Posted Jul 23, 2018 - 19:01 UTC
Monitoring
The mitigation is being deployed, and the search cluster has completed it's maintenance. We're monitoring the stability of the service until those complete.
Posted Jul 23, 2018 - 18:51 UTC
Update
We've identified a change in our search client library that introduced retry behavior that is causing the search issues to cascade. A fix has been identified and is being deployed that should bring PyPI's main interface back up until the search cluster completes it's maintenance.
Posted Jul 23, 2018 - 18:45 UTC
Update
The search cluster restart inadvertently caused all the incoming search requests to timeout, overloading our backend processes and causing a wider outage.
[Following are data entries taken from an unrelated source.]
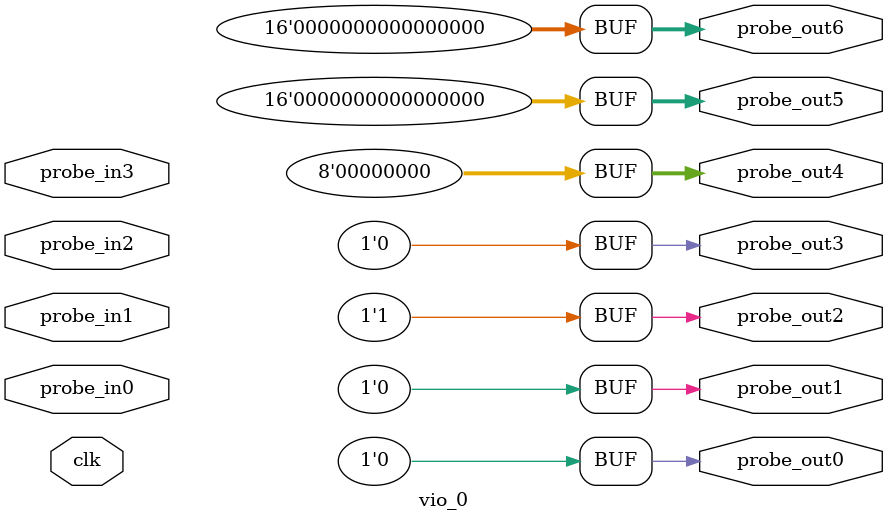
<source format=v>
`timescale 1ns / 1ps
module vio_0 (
clk,
probe_in0,probe_in1,probe_in2,probe_in3,
probe_out0,
probe_out1,
probe_out2,
probe_out3,
probe_out4,
probe_out5,
probe_out6
);

input clk;
input [0 : 0] probe_in0;
input [0 : 0] probe_in1;
input [7 : 0] probe_in2;
input [15 : 0] probe_in3;

output reg [0 : 0] probe_out0 = 'h0 ;
output reg [0 : 0] probe_out1 = 'h0 ;
output reg [0 : 0] probe_out2 = 'h1 ;
output reg [0 : 0] probe_out3 = 'h0 ;
output reg [7 : 0] probe_out4 = 'h00 ;
output reg [15 : 0] probe_out5 = 'h0000 ;
output reg [15 : 0] probe_out6 = 'h0000 ;


endmodule

</source>
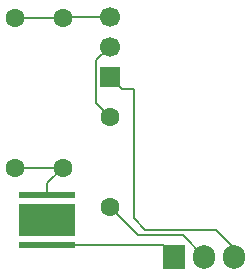
<source format=gbr>
%TF.GenerationSoftware,KiCad,Pcbnew,9.0.2*%
%TF.CreationDate,2025-06-02T21:33:08+02:00*%
%TF.ProjectId,transmitter_board,7472616e-736d-4697-9474-65725f626f61,rev?*%
%TF.SameCoordinates,Original*%
%TF.FileFunction,Copper,L1,Top*%
%TF.FilePolarity,Positive*%
%FSLAX46Y46*%
G04 Gerber Fmt 4.6, Leading zero omitted, Abs format (unit mm)*
G04 Created by KiCad (PCBNEW 9.0.2) date 2025-06-02 21:33:08*
%MOMM*%
%LPD*%
G01*
G04 APERTURE LIST*
%TA.AperFunction,ComponentPad*%
%ADD10C,1.600000*%
%TD*%
%TA.AperFunction,ComponentPad*%
%ADD11R,1.905000X2.000000*%
%TD*%
%TA.AperFunction,ComponentPad*%
%ADD12O,1.905000X2.000000*%
%TD*%
%TA.AperFunction,ComponentPad*%
%ADD13R,1.700000X1.700000*%
%TD*%
%TA.AperFunction,ComponentPad*%
%ADD14C,1.700000*%
%TD*%
%TA.AperFunction,SMDPad,CuDef*%
%ADD15R,4.780000X0.500000*%
%TD*%
%TA.AperFunction,SMDPad,CuDef*%
%ADD16R,4.780000X2.780000*%
%TD*%
%TA.AperFunction,Conductor*%
%ADD17C,0.200000*%
%TD*%
G04 APERTURE END LIST*
D10*
%TO.P,R3,1*%
%TO.N,SGN*%
X51000000Y-28380000D03*
%TO.P,R3,2*%
%TO.N,Net-(Q1-G)*%
X51000000Y-36000000D03*
%TD*%
%TO.P,R2,1*%
%TO.N,VCC*%
X47000000Y-20000000D03*
%TO.P,R2,2*%
%TO.N,Net-(D1-A)*%
X47000000Y-32700000D03*
%TD*%
%TO.P,R1,1*%
%TO.N,VCC*%
X43000000Y-20000000D03*
%TO.P,R1,2*%
%TO.N,Net-(D1-A)*%
X43000000Y-32700000D03*
%TD*%
D11*
%TO.P,Q1,1,D*%
%TO.N,Net-(D1-K)*%
X56460000Y-40230000D03*
D12*
%TO.P,Q1,2,G*%
%TO.N,Net-(Q1-G)*%
X59000000Y-40230000D03*
%TO.P,Q1,3,S*%
%TO.N,GND*%
X61540000Y-40230000D03*
%TD*%
D13*
%TO.P,J1,1,Pin_1*%
%TO.N,GND*%
X51000000Y-25000000D03*
D14*
%TO.P,J1,2,Pin_2*%
%TO.N,SGN*%
X51000000Y-22460000D03*
%TO.P,J1,3,Pin_3*%
%TO.N,VCC*%
X51000000Y-19920000D03*
%TD*%
D15*
%TO.P,D1,1,K*%
%TO.N,Net-(D1-K)*%
X45680000Y-39280000D03*
%TO.P,D1,2,A*%
%TO.N,Net-(D1-A)*%
X45680000Y-35000000D03*
D16*
%TO.P,D1,3*%
%TO.N,N/C*%
X45680000Y-37140000D03*
%TD*%
D17*
%TO.N,SGN*%
X49849000Y-23611000D02*
X49849000Y-27229000D01*
X49849000Y-27229000D02*
X51000000Y-28380000D01*
X51000000Y-22460000D02*
X49849000Y-23611000D01*
%TO.N,Net-(Q1-G)*%
X57171000Y-38401000D02*
X59000000Y-40230000D01*
X53401000Y-38401000D02*
X57171000Y-38401000D01*
X51000000Y-36000000D02*
X53401000Y-38401000D01*
%TO.N,Net-(D1-K)*%
X55510000Y-39280000D02*
X56460000Y-40230000D01*
X45680000Y-39280000D02*
X55510000Y-39280000D01*
%TO.N,Net-(D1-A)*%
X47000000Y-32700000D02*
X45680000Y-34020000D01*
X45680000Y-34020000D02*
X45680000Y-35000000D01*
X43000000Y-32700000D02*
X47000000Y-32700000D01*
%TO.N,VCC*%
X47000000Y-20000000D02*
X43000000Y-20000000D01*
X47080000Y-19920000D02*
X47000000Y-20000000D01*
X51000000Y-19920000D02*
X47080000Y-19920000D01*
%TO.N,GND*%
X53000000Y-37000000D02*
X54000000Y-38000000D01*
X53000000Y-26000000D02*
X53000000Y-37000000D01*
X60000000Y-38000000D02*
X61540000Y-39540000D01*
X54000000Y-38000000D02*
X60000000Y-38000000D01*
X52000000Y-26000000D02*
X53000000Y-26000000D01*
X51000000Y-25000000D02*
X52000000Y-26000000D01*
X61540000Y-39540000D02*
X61540000Y-40230000D01*
%TD*%
M02*

</source>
Uploads, the Simple Index, Package file hosting, and JSON APIs are still operational, but pypi.org's main UI is currently unavailable until the search cluster recovers.
Posted Jul 23, 2018 - 18:21 UTC
Update
PyPI search is down again as the search cluster restarts.
Posted Jul 23, 2018 - 18:13 UTC
Identified
The search cluster node that failed was automatically removed from the cluster and search is operational. We're working to restore the failed node and bring the cluster fully back online.
Posted Jul 23, 2018 - 18:08 UTC
Investigating
PyPI's search infrastructure is currently unavailable. We are investigating.
Posted Jul 23, 2018 - 18:04 UTC
This incident affected: PyPI (pypi.org - CDN).